Please retype every record below exactly, leaving the pictures out.

*** DATA SECTION Section Begins ***

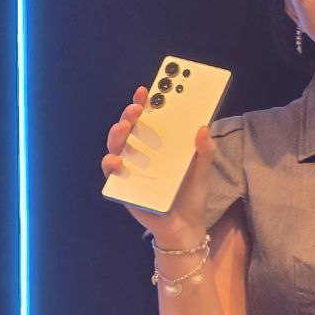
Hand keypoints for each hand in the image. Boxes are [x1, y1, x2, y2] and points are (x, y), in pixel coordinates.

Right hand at [100, 84, 215, 242]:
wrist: (184, 227)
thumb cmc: (191, 195)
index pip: (151, 118)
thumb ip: (204, 150)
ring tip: (126, 126)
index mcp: (161, 144)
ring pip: (117, 145)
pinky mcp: (123, 185)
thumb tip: (203, 127)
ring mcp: (130, 167)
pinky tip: (117, 161)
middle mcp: (142, 152)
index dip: (148, 102)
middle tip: (139, 106)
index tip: (149, 88)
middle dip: (132, 112)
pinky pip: (111, 172)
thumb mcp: (202, 170)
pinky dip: (111, 164)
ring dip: (119, 133)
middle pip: (131, 126)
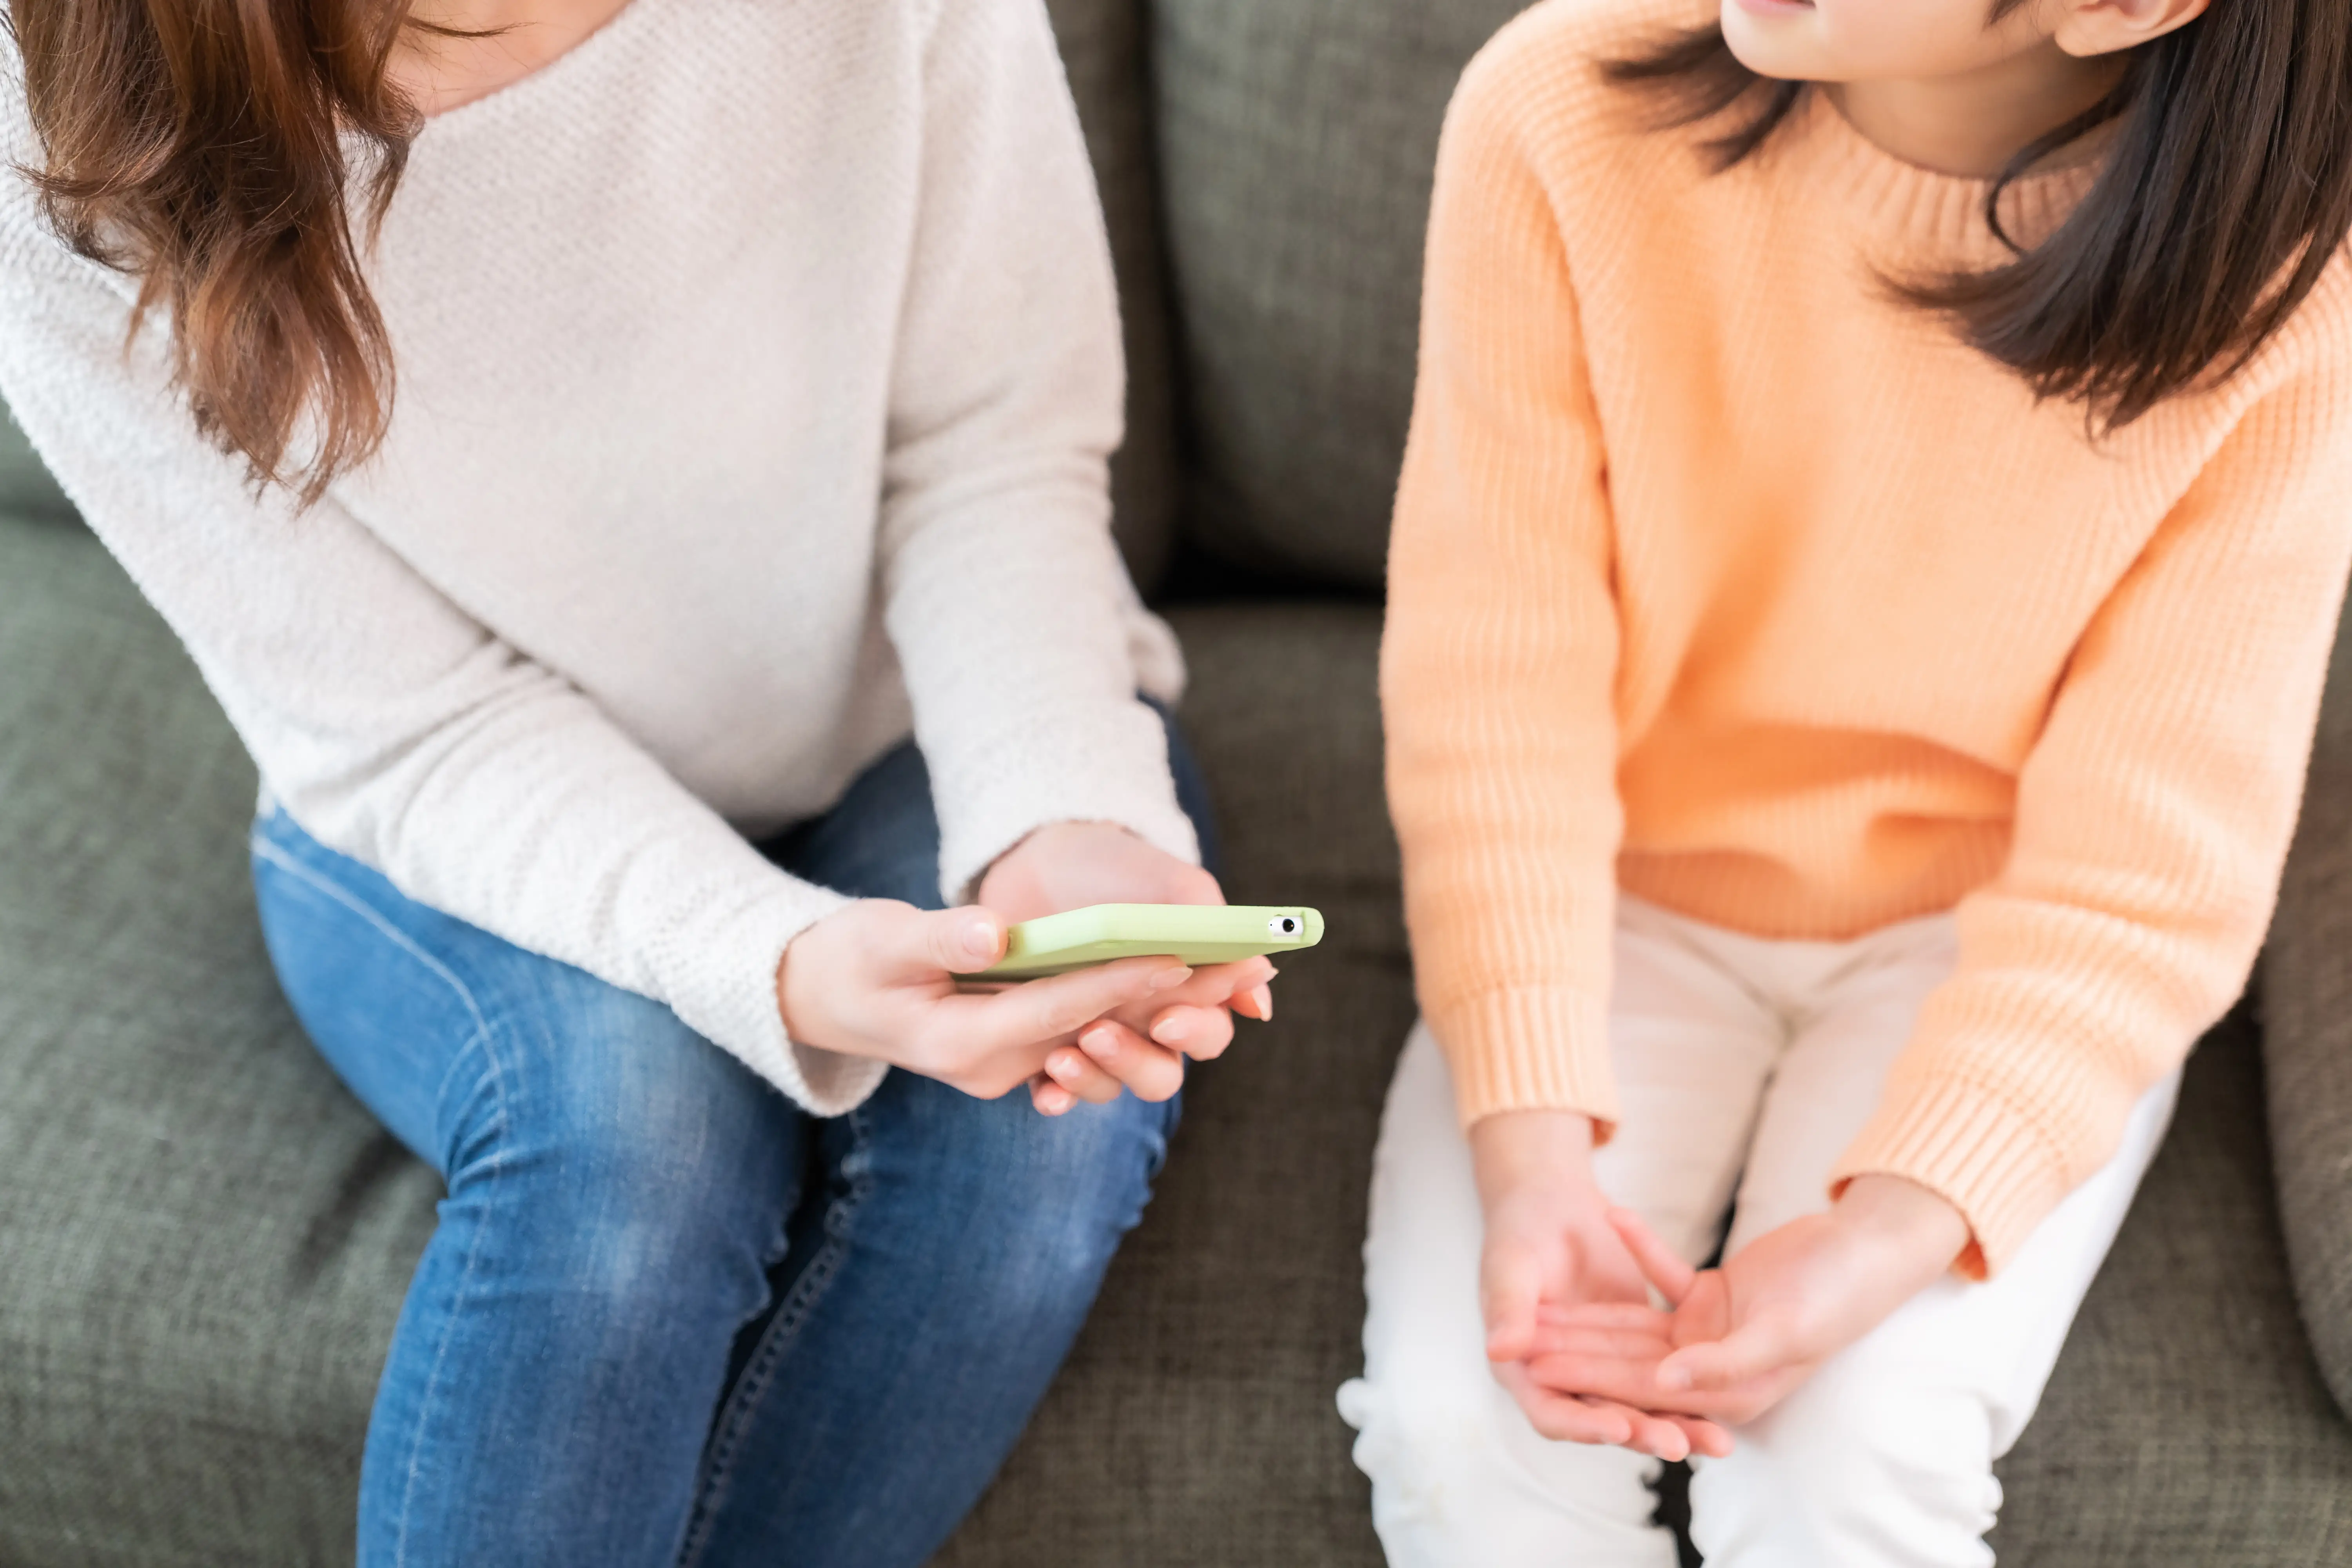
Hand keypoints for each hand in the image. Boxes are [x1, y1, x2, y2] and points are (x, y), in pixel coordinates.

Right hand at [777, 899, 1195, 1097]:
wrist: (826, 997)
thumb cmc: (852, 958)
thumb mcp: (884, 937)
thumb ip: (940, 938)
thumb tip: (995, 934)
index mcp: (960, 1043)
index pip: (1056, 1010)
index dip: (1116, 983)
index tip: (1173, 958)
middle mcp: (992, 1068)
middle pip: (1091, 1033)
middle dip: (1159, 1004)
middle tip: (1229, 972)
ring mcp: (1006, 1067)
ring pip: (1095, 1041)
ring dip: (1154, 1012)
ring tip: (1219, 977)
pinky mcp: (1016, 1054)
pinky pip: (1080, 1037)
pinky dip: (1124, 1011)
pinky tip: (1174, 989)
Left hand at [978, 822, 1275, 1114]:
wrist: (1039, 860)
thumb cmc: (1118, 870)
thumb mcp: (1171, 886)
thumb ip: (1217, 932)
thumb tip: (1259, 1002)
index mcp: (1185, 991)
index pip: (1208, 1031)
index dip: (1195, 1031)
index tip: (1168, 1019)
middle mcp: (1145, 1026)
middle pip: (1161, 1074)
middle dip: (1137, 1061)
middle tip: (1101, 1032)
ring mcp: (1097, 1039)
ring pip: (1112, 1087)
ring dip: (1095, 1078)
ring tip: (1062, 1053)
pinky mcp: (1045, 1047)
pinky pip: (1057, 1092)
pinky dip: (1055, 1096)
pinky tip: (1045, 1089)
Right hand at [1471, 1111, 1732, 1460]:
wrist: (1552, 1201)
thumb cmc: (1520, 1230)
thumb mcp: (1510, 1265)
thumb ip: (1507, 1308)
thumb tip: (1500, 1352)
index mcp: (1521, 1369)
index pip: (1551, 1411)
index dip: (1583, 1423)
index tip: (1619, 1427)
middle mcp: (1562, 1380)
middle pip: (1603, 1418)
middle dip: (1643, 1434)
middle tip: (1679, 1444)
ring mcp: (1602, 1367)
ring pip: (1640, 1405)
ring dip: (1675, 1422)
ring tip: (1716, 1440)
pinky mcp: (1636, 1349)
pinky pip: (1665, 1373)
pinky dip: (1691, 1385)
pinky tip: (1726, 1399)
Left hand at [1530, 1177, 1968, 1427]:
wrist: (1867, 1248)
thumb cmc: (1838, 1295)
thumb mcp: (1784, 1332)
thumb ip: (1723, 1362)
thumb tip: (1664, 1385)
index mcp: (1731, 1393)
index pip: (1644, 1388)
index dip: (1589, 1375)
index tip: (1539, 1363)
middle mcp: (1713, 1368)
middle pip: (1628, 1358)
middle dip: (1574, 1347)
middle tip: (1519, 1332)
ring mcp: (1711, 1331)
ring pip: (1635, 1323)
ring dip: (1590, 1309)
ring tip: (1539, 1296)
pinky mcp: (1714, 1293)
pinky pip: (1665, 1272)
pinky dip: (1642, 1246)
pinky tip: (1611, 1216)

*** DATA SECTION Section Ends ***

FINISHED TASK:
Hand keypoints for each hand in the image. Boxes are [x1, y1, x2, y2] and points are (x, y), in pixel coordinates.

Right hand at [100, 84, 215, 242]:
wrist: (184, 227)
thumb cmc: (191, 195)
index pip: (151, 118)
thumb ip: (204, 150)
ring tip: (126, 126)
index mcp: (161, 144)
ring pip: (117, 145)
pinky mcp: (123, 185)
thumb tip: (203, 127)
ring mcp: (130, 167)
pinky tip: (117, 161)
middle mcp: (142, 152)
index dip: (148, 102)
middle tip: (139, 106)
index tip: (149, 88)
middle dip: (132, 112)
pinky pip: (111, 172)
thumb mcp: (202, 170)
pinky dip: (111, 164)
ring dip: (119, 133)
middle pip: (131, 126)
Hand keypoints for each hand in the image. Boxes are [x1, y1, x2, y2] and points are (x, y), in pixel coordinates.

Right hand at [777, 899, 1195, 1097]:
wrist: (826, 997)
thumb cmc: (852, 958)
thumb mcp: (884, 937)
thumb ip: (940, 938)
thumb tip: (995, 934)
index mcp: (960, 1043)
index pip: (1056, 1010)
index dip: (1116, 983)
index tip: (1173, 958)
middle mcp: (992, 1068)
middle pip: (1091, 1033)
middle dip: (1159, 1004)
middle tip: (1229, 972)
ring mcp: (1006, 1067)
ring pip: (1095, 1041)
ring dip: (1154, 1012)
ring tip: (1219, 977)
pinky mcp: (1016, 1054)
pinky pip: (1080, 1037)
pinky dip: (1124, 1011)
pinky tip: (1174, 989)
Left hand at [978, 822, 1275, 1114]:
wrist: (1039, 860)
thumb cmc: (1118, 870)
thumb mcp: (1171, 886)
thumb ip: (1217, 932)
thumb tip: (1259, 1002)
index mcp: (1185, 991)
index pip: (1208, 1031)
index dip: (1195, 1031)
index tip: (1168, 1019)
middle mcp: (1145, 1026)
middle pip: (1161, 1074)
middle dip: (1137, 1061)
middle tip: (1101, 1032)
ring mcp: (1097, 1039)
ring pip: (1112, 1087)
ring dip: (1095, 1078)
ring tip: (1062, 1053)
pinky mcp: (1045, 1047)
pinky pip: (1057, 1092)
pinky dip: (1055, 1096)
pinky tip: (1045, 1089)
Right hand at [1471, 1111, 1732, 1460]:
wrist: (1552, 1201)
thumb cmc: (1520, 1230)
thumb mcp: (1510, 1265)
thumb ip: (1507, 1308)
thumb tip: (1500, 1352)
index mcp: (1521, 1369)
index pip: (1551, 1411)
index dip: (1583, 1423)
index tip: (1619, 1427)
middle mcp: (1562, 1380)
middle pip: (1603, 1418)
middle dip: (1643, 1434)
middle tip: (1679, 1444)
ring mcp: (1602, 1367)
ring pip: (1640, 1405)
ring dip: (1675, 1422)
ring tip: (1716, 1440)
pinky mcp: (1636, 1349)
pinky pip: (1665, 1373)
pinky dip: (1691, 1385)
pinky tip: (1726, 1399)
Left hand at [1530, 1177, 1968, 1427]:
wrist: (1867, 1248)
thumb cmc: (1838, 1295)
thumb mcp: (1784, 1332)
thumb ip: (1723, 1362)
thumb tip: (1664, 1385)
index mcp: (1731, 1393)
index pip: (1644, 1388)
index dip: (1589, 1375)
index tip: (1539, 1363)
middle mcp: (1713, 1368)
middle pip: (1628, 1358)
middle dip: (1574, 1347)
middle tip: (1519, 1332)
ring mcp: (1711, 1331)
ring pip: (1635, 1323)
ring dip: (1590, 1309)
ring tip: (1539, 1296)
pinky mcp: (1714, 1293)
pinky pip: (1665, 1272)
pinky dip: (1642, 1246)
pinky tip: (1611, 1216)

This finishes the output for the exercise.